What you need to is pick up the phone, and call up the smallest, most podunk newspapers you can find in your area, and offer to write movie reviews for them for free. Ask them to give you a chance. Tell them yuo’ll be very punctual, and show them some of your online writing samples.

No one wants to write movie reviews at small newspapers, really, but everyone wants to go see movies for free, so you’ll run into some problems there, where other staff members steal the free tickets.

Find one where they don’t have a movie reviewer, and one where they don’t get free tickets. Get them to agree for you to write movie reviews for them. Then, call up your local advertising agency that handles the studios. This can be a challenge if you live in New York, but a few quick calls to ad agencies asking “Do you handle the Universal Studios account?” should do the trick.

Get the ad agency to send you notices of screenings by dropping your new “employer’s” name.

Go to movies, and write reviews of them. Trun several in each week to your paper. Be warned, most movie screenings are held in the middle of the day (10 am or so), so be prepared to have to work around screeings.

Do this for a few years, and then take your clips somewhere a little less small, and try to get paid for it. Someone may hire you. The pay will be very shitty. Work your way up, and pretty soon, you’ll be sitting next to Ebert. Yeah, Ebert and Dantheman. That has a nice ring to it.

Former movie reviewer who actually got paid for it

Oh, yeah, I forgot to mention. Two big downsides to doing the job for a living (besides no money):

  • Being inside a dark, air-conditioned theater when it’s a gorgeously beautiful spring day outside; and
  • Having to sit through some unbelievably bad movies. “Gunmen” with Mario Van Peebles and Christopher Lambert comes to mind as one of the worst I had to watch. You don’t get to pick and choose which movies you see. If it opens, you see it. Although the bad reviews are A LOT of fun to write.

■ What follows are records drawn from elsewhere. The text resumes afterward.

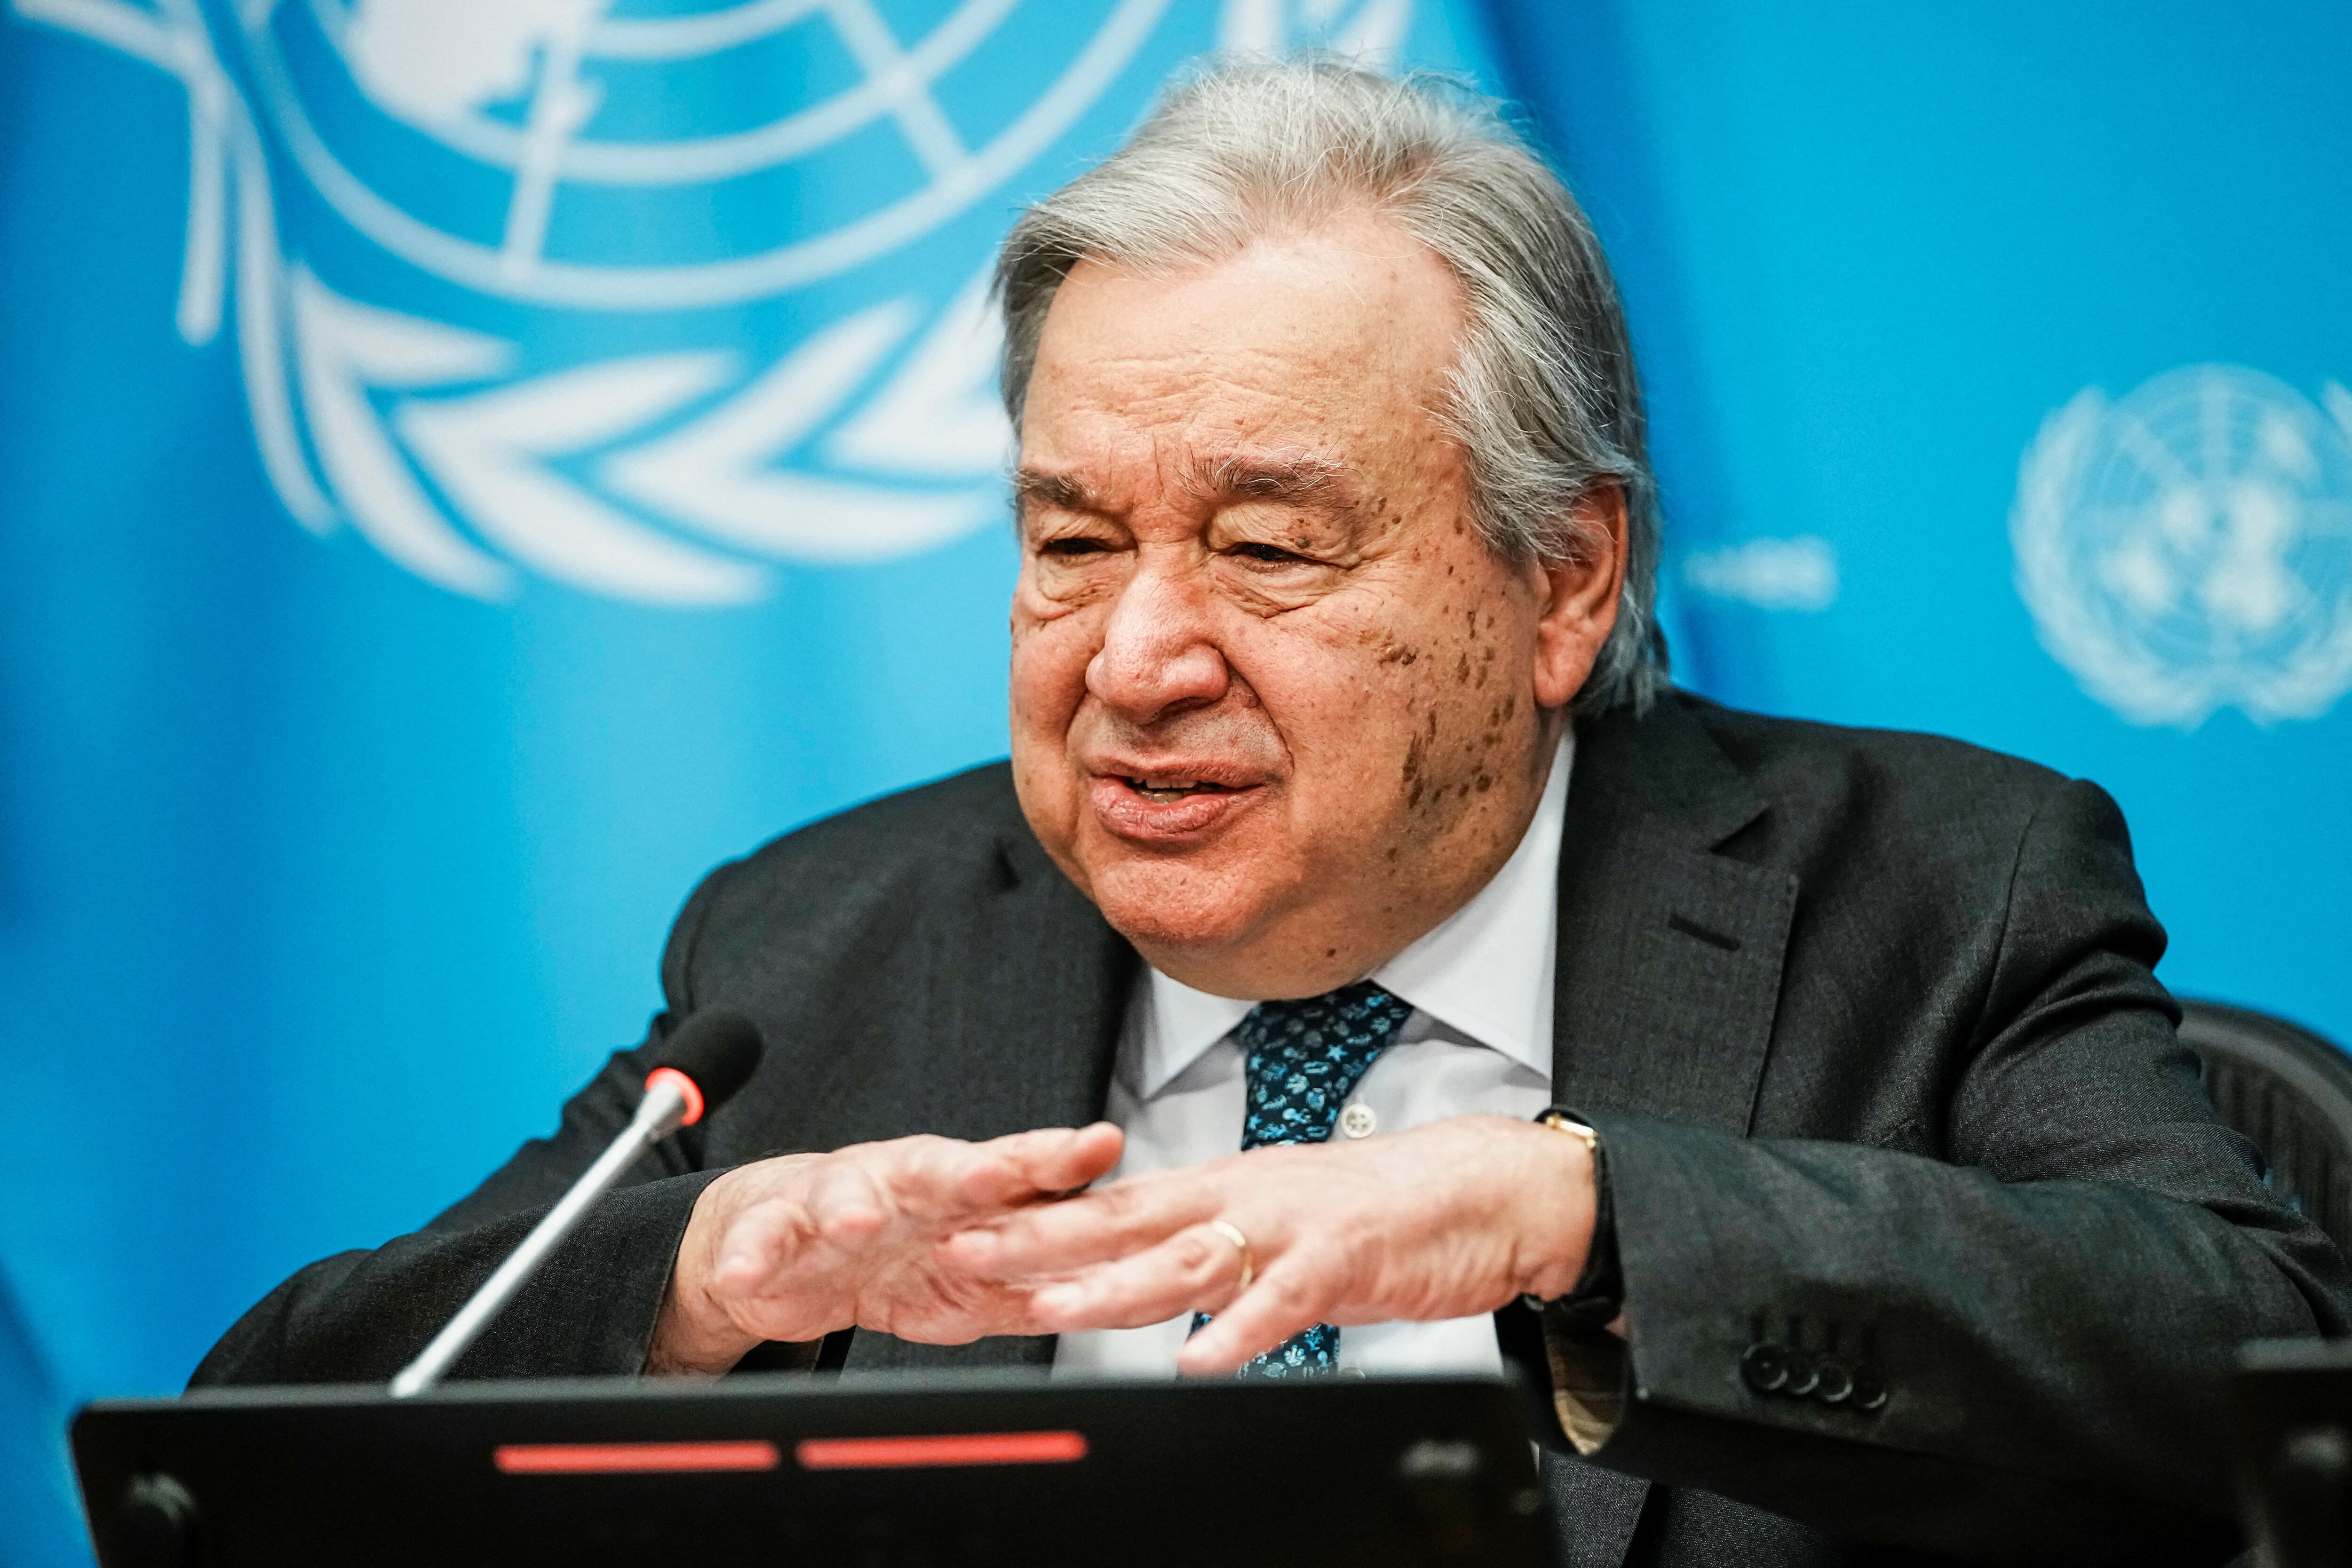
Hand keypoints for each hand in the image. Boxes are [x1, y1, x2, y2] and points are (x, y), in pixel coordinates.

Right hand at [647, 1123, 1123, 1374]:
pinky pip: (759, 1241)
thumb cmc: (891, 1251)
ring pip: (842, 1194)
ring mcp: (832, 1200)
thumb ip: (1029, 1285)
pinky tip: (745, 1271)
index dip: (1058, 1157)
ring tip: (856, 1225)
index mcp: (956, 1187)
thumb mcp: (968, 1277)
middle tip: (994, 1175)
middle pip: (937, 1167)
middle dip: (966, 1171)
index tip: (1101, 1144)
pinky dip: (749, 1257)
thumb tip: (1113, 1295)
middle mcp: (899, 1181)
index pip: (1018, 1166)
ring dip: (850, 1208)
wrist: (787, 1247)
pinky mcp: (770, 1228)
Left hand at [946, 1114, 1593, 1374]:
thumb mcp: (1281, 1216)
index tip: (969, 1225)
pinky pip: (1282, 1302)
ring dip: (1118, 1285)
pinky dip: (1240, 1331)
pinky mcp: (1343, 1260)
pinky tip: (1200, 1360)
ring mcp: (1292, 1226)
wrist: (1485, 1188)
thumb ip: (1215, 1243)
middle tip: (972, 1253)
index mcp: (1226, 1184)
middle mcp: (1246, 1195)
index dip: (1039, 1214)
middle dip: (1044, 1239)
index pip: (1116, 1199)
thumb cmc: (1382, 1208)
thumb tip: (1147, 1270)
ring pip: (1189, 1256)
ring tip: (1054, 1307)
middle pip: (1128, 1219)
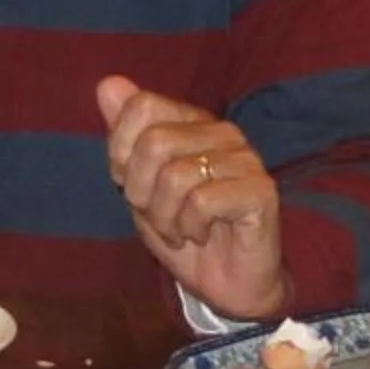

They ARE a lot of fun to write, because you can usually whip up more passion for something you despised. Well I can, anyway.

Of course, I’m also perfectly happy doing them as I am now - gratis for a small number of people. Putting them up on IMDb is fun and easy.

So, if we want to be among the elite to get your email, should we drop you a line???

I write a monthly review for the staff magazine at work. It’s good fun but often tricky. The editor may tell me I have space for 220 words and I have to tailor what I want to say to fit that.

You can do that, scout; it would be my pleasure to add you on.